Employers have a short window to ensure the energy transition creates fairer opportunities rather than reproducing inequalities of the past, an Aberdeen summit has heard.
As thousands of roles evolve and emerge through the energy transition, decisions about who is considered qualified, capable and ready for promotion are increasingly being influenced by algorithms and AI.
But systems trained on historic data could carry existing inequalities into the new energy economy, according to Professor Jie Wu, Chair Professor of Strategy and Entrepreneurship at the University of Aberdeen Business School.
Speaking at the Aberdeen edition of the Scottish Ethnic Minority Talent Summit & Festival 2026, Professor Wu urged employers to examine how automated systems are being used in recruitment and promotion, and whether they are unintentionally creating barriers for some candidates.
“When judgement about capability moves into systems trained on the past, the past reproduces itself,” Professor Wu told delegates. “Unless someone chooses otherwise.”
He said the transformation of the energy sector presents a rare opportunity because many of the roles, skills and criteria that will define its future workforce are still taking shape.
“The criteria for the next generation of energy jobs are still being written,” he said. “That gives us an opportunity to shape them before they harden.”
The summit, held at the University of Aberdeen on Monday 5 October, brought together representatives from industry, government, education and community organisations to explore how Scotland can ensure people from all backgrounds benefit from the opportunities created by the energy transition.
Under the theme ‘ESG, Energy and Diverse Talent: Navigating Disruption, All Scotland’s Talent at the Helm’, delegates took part in five roundtable discussions alongside keynote addresses and an exhibition.
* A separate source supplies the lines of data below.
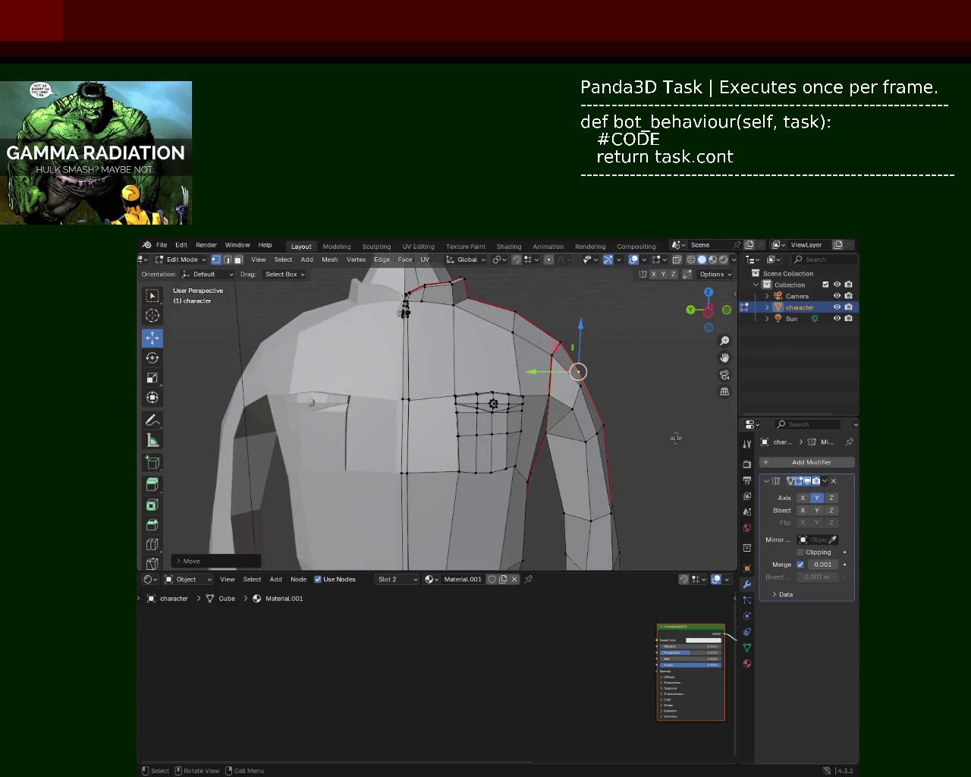
{"action": "left_click", "coordinate": [613, 430]}
{"action": "key", "text": "g"}
{"action": "key", "text": "y"}
{"action": "left_click", "coordinate": [615, 431]}
{"action": "mouse_move", "coordinate": [615, 431]}
{"action": "middle_mouse_down"}
{"action": "mouse_move", "coordinate": [418, 407]}
{"action": "mouse_move", "coordinate": [589, 385]}
{"action": "mouse_move", "coordinate": [576, 383]}
{"action": "middle_mouse_up"}
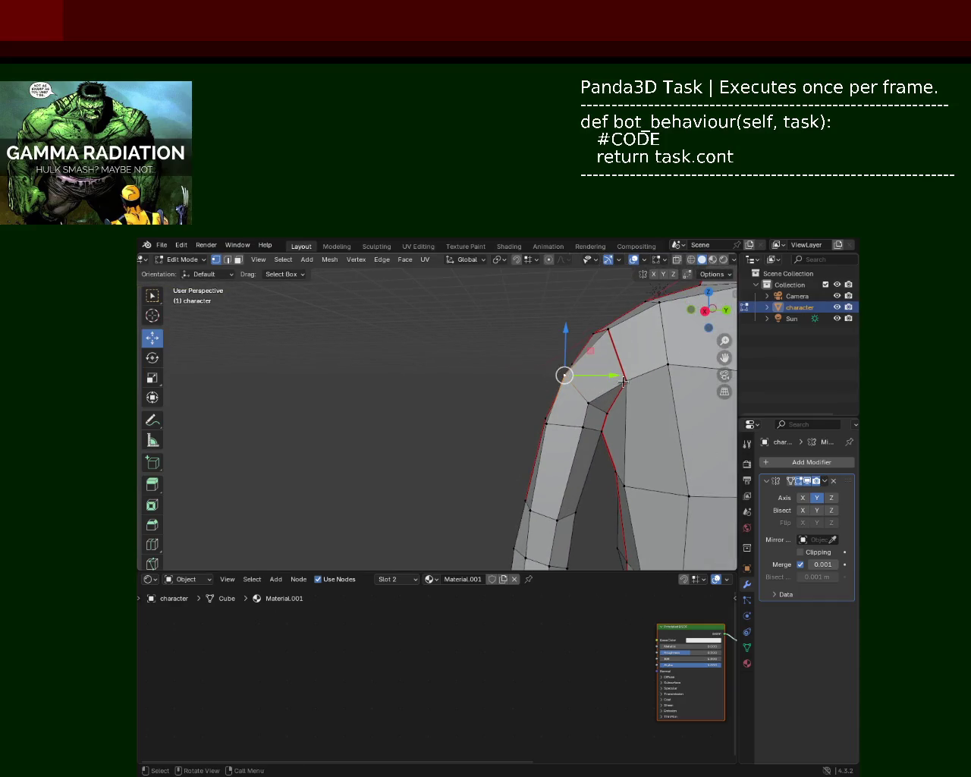
{"action": "left_click_drag", "start_coordinate": [621, 382], "coordinate": [601, 426]}
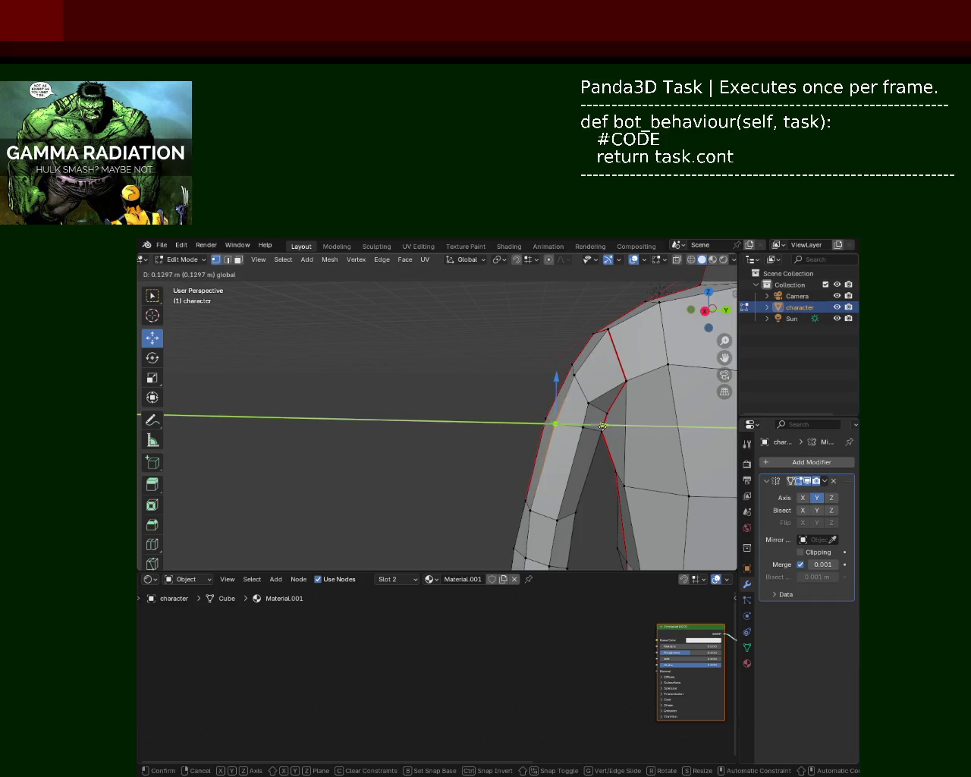
{"action": "left_click", "coordinate": [602, 426]}
{"action": "mouse_move", "coordinate": [481, 421]}
{"action": "middle_mouse_down"}
{"action": "mouse_move", "coordinate": [453, 405]}
{"action": "mouse_move", "coordinate": [495, 371]}
{"action": "mouse_move", "coordinate": [506, 394]}
{"action": "mouse_move", "coordinate": [479, 488]}
{"action": "mouse_move", "coordinate": [365, 451]}
{"action": "mouse_move", "coordinate": [415, 422]}
{"action": "mouse_move", "coordinate": [494, 412]}
{"action": "middle_mouse_up"}
Pull a torso-side vertex below the armpit inward along Y.
{"action": "scroll", "coordinate": [472, 418], "scroll_direction": "down", "scroll_amount": 3}
{"action": "scroll", "coordinate": [495, 372], "scroll_direction": "up", "scroll_amount": 2}
{"action": "scroll", "coordinate": [506, 334], "scroll_direction": "up", "scroll_amount": 2}
{"action": "middle_click_drag", "start_coordinate": [506, 335], "coordinate": [469, 449]}
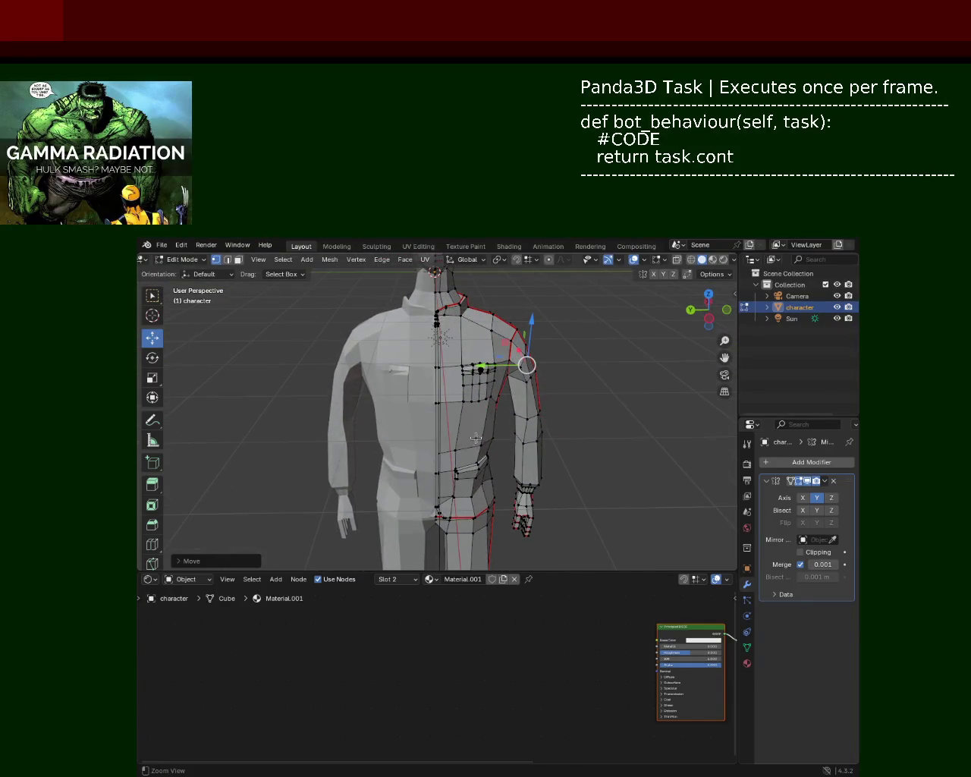
{"action": "scroll", "coordinate": [474, 436], "scroll_direction": "up", "scroll_amount": 2}
{"action": "middle_click_drag", "start_coordinate": [474, 436], "coordinate": [505, 421]}
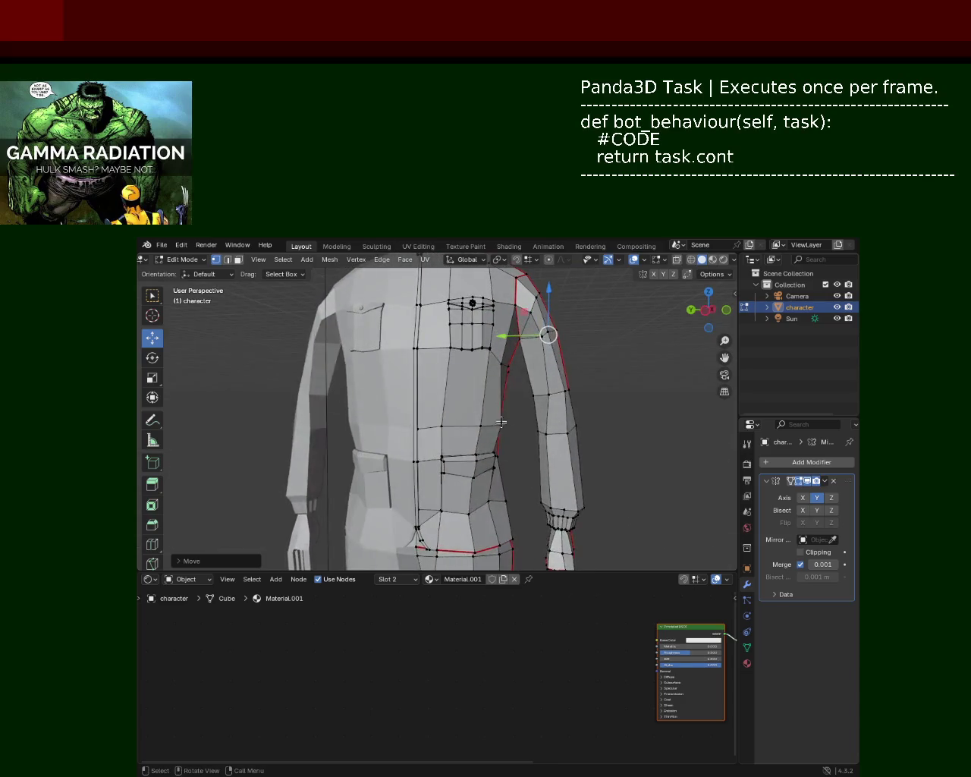
{"action": "left_click", "coordinate": [504, 421]}
{"action": "mouse_move", "coordinate": [469, 423]}
{"action": "left_mouse_down"}
{"action": "mouse_move", "coordinate": [453, 431]}
{"action": "mouse_move", "coordinate": [491, 422]}
{"action": "left_mouse_up"}
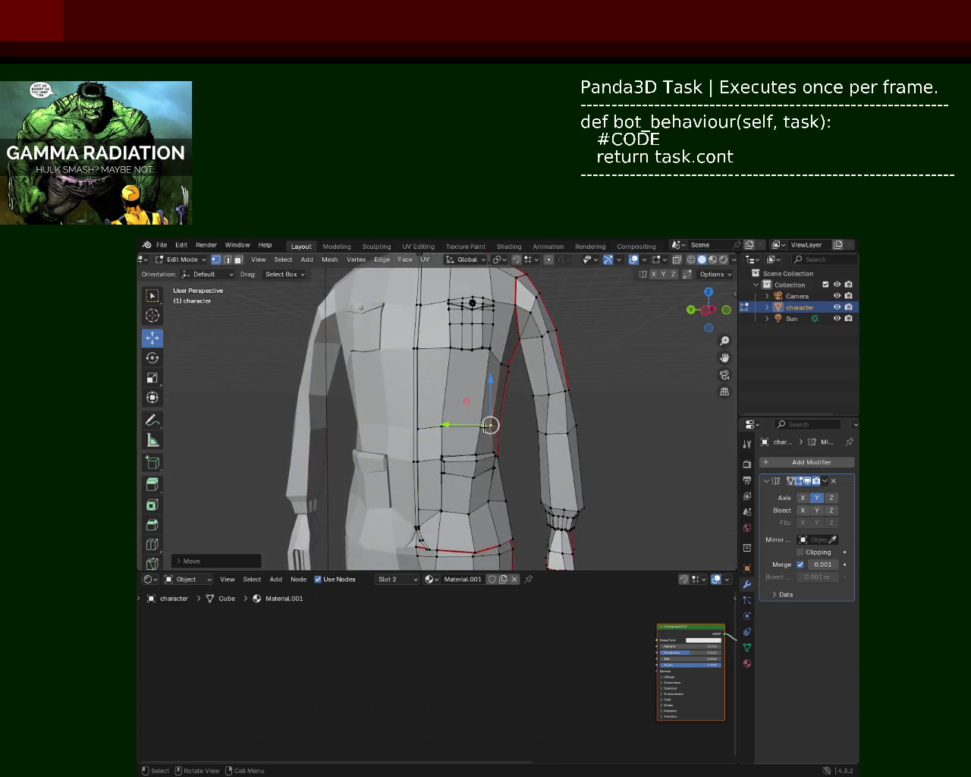
{"action": "middle_click_drag", "start_coordinate": [665, 341], "coordinate": [569, 377]}
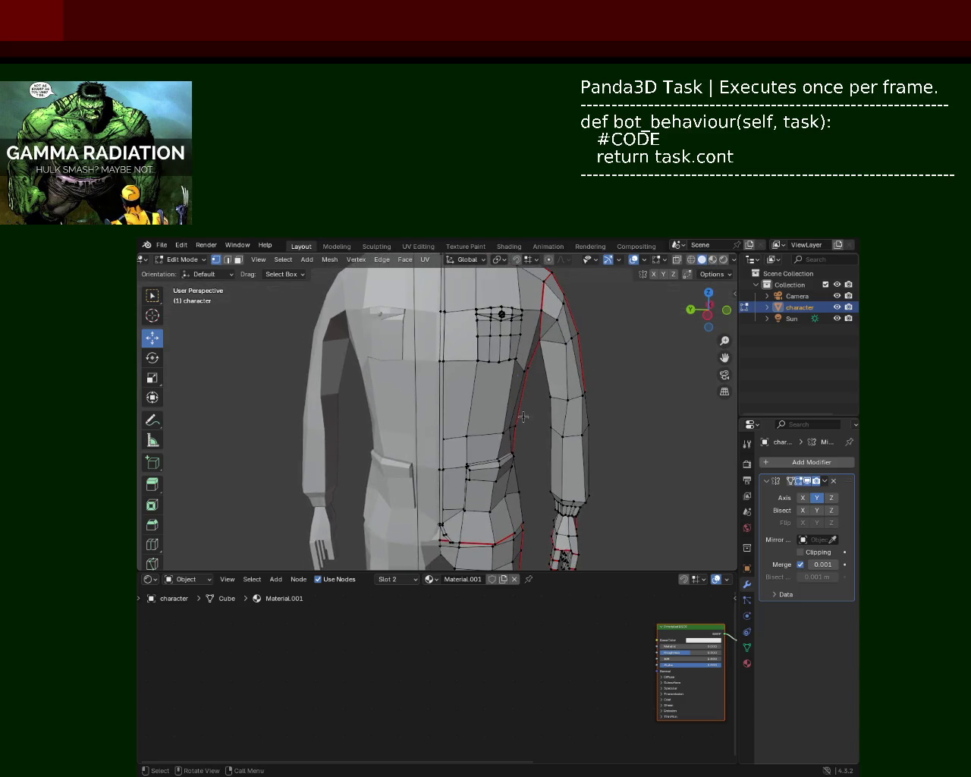
{"action": "key", "text": "g"}
{"action": "key", "text": "y"}
{"action": "key", "text": "Escape"}
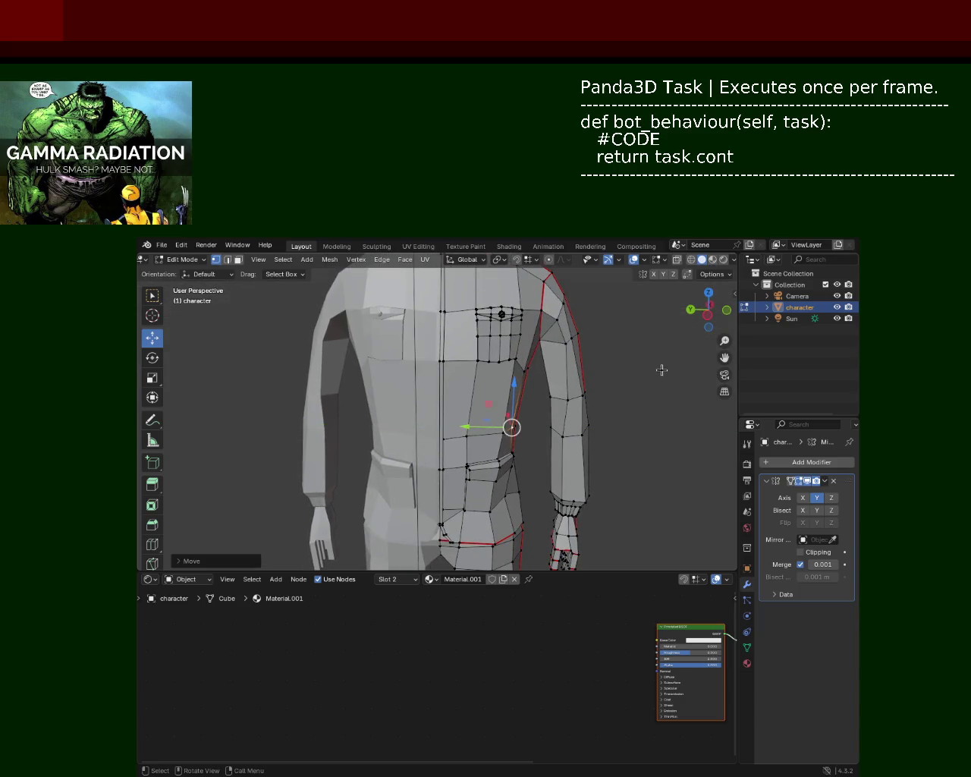
{"action": "mouse_move", "coordinate": [622, 363]}
{"action": "middle_mouse_down", "text": "ctrl"}
{"action": "mouse_move", "coordinate": [594, 335]}
{"action": "mouse_move", "coordinate": [523, 379]}
{"action": "mouse_move", "coordinate": [553, 399]}
{"action": "mouse_move", "coordinate": [472, 450]}
{"action": "mouse_move", "coordinate": [472, 426]}
{"action": "mouse_move", "coordinate": [477, 471]}
{"action": "middle_mouse_up", "text": "ctrl"}
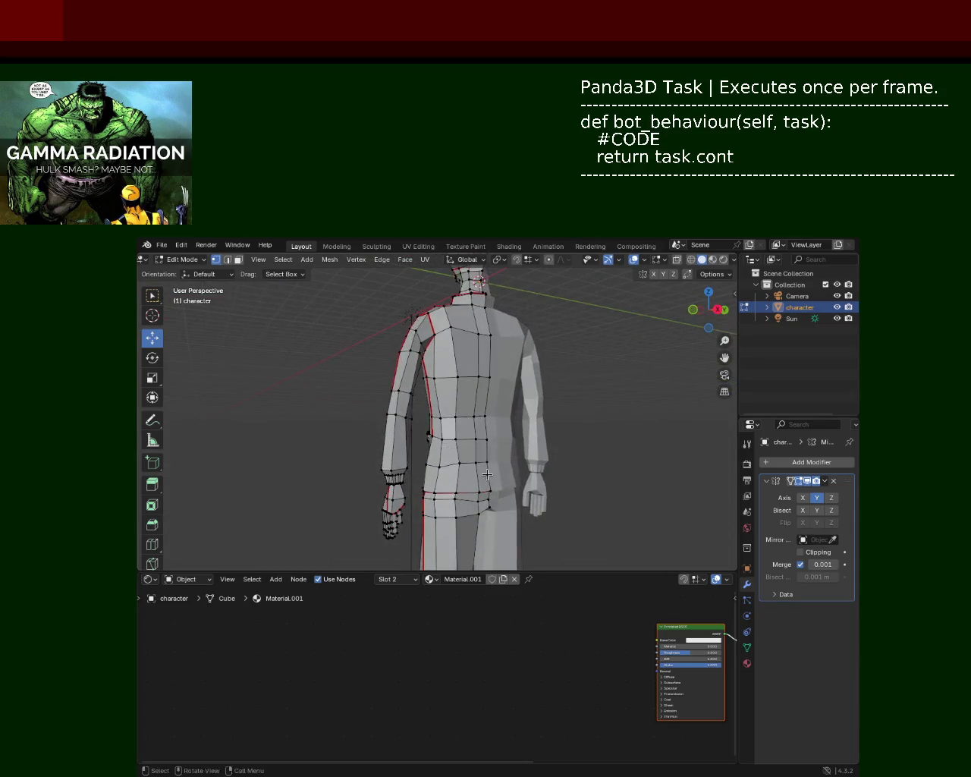
Lower the back shoulder vertex and the centre-back loop slightly along Z.
{"action": "mouse_move", "coordinate": [440, 427]}
{"action": "left_mouse_down"}
{"action": "mouse_move", "coordinate": [445, 462]}
{"action": "mouse_move", "coordinate": [492, 464]}
{"action": "left_mouse_up"}
{"action": "left_click", "coordinate": [496, 417]}
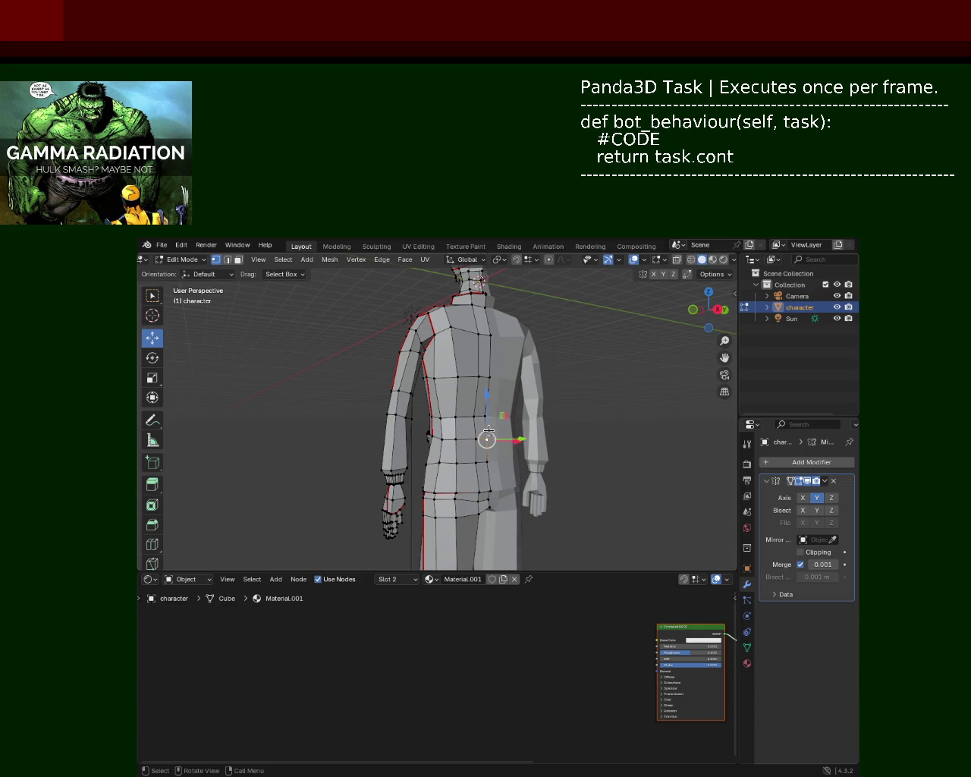
{"action": "left_click_drag", "start_coordinate": [489, 412], "coordinate": [489, 407]}
{"action": "left_click", "coordinate": [452, 331]}
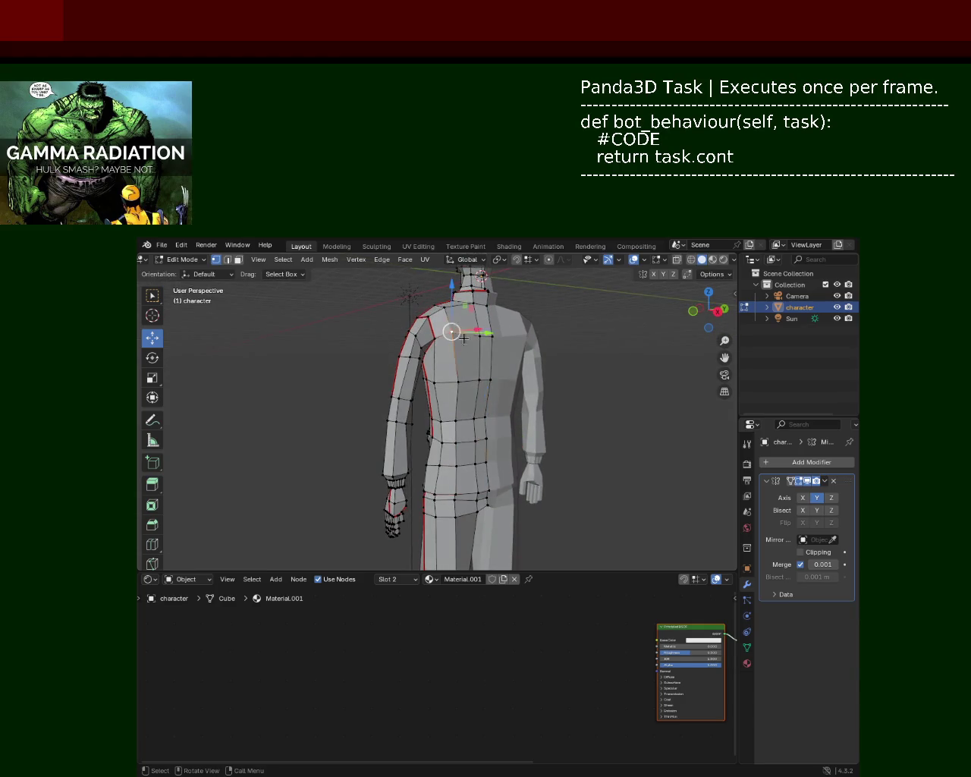
{"action": "mouse_move", "coordinate": [451, 296]}
{"action": "left_mouse_down"}
{"action": "mouse_move", "coordinate": [456, 327]}
{"action": "mouse_move", "coordinate": [481, 334]}
{"action": "left_mouse_up"}
{"action": "left_click", "coordinate": [476, 382]}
The Lord Provost of Aberdeen, Councillor David Cameron, delivered the keynote address. He said the deeper issue in diversity is power: “Who frames a problem? Who holds a budget?” and “Whose evidence is believed?” He warned that access fails if it is “restricted to people who already know the right employer and can afford unpaid experience”, and called for a shared commitment across government, industry, education, trade unions, local authorities and communities to move structural barriers at every stage. He stressed the importance of ensuring a just transition does not inherit the closed networks and unequal outcomes of the past. Fash Fasoro, Chief Executive of The DataKirk, also addressed the summit.
Professor Wu, who chaired the event as Academic Convenor, challenged employers to identify where automated systems rather than people make the first decisions about candidates in recruitment and promotion, and to examine who progresses as a result.
He also urged policymakers to give greater attention to what he described as the “infrastructure of judgement”, the systems and criteria which determine who is given the opportunity to participate in the new economy.
His argument draws on recent research published in the Journal of Management Studies, in which he develops the concept of “algorithmic status inequality”.
The research explores how assumptions embedded in the design and use of AI, combined with unequal access to technical capabilities, can reinforce existing disparities in areas including recruitment, healthcare and legal assistance.
Professor Wu argues that neither technical solutions, such as using more diverse training data, nor market competition alone will necessarily address the problem.
The paper was published alongside responses from Professor David Teece of the University of California, Berkeley; Professor María del Carmen Triana of Vanderbilt University; and Professor Arun Upadhyay of Florida International University.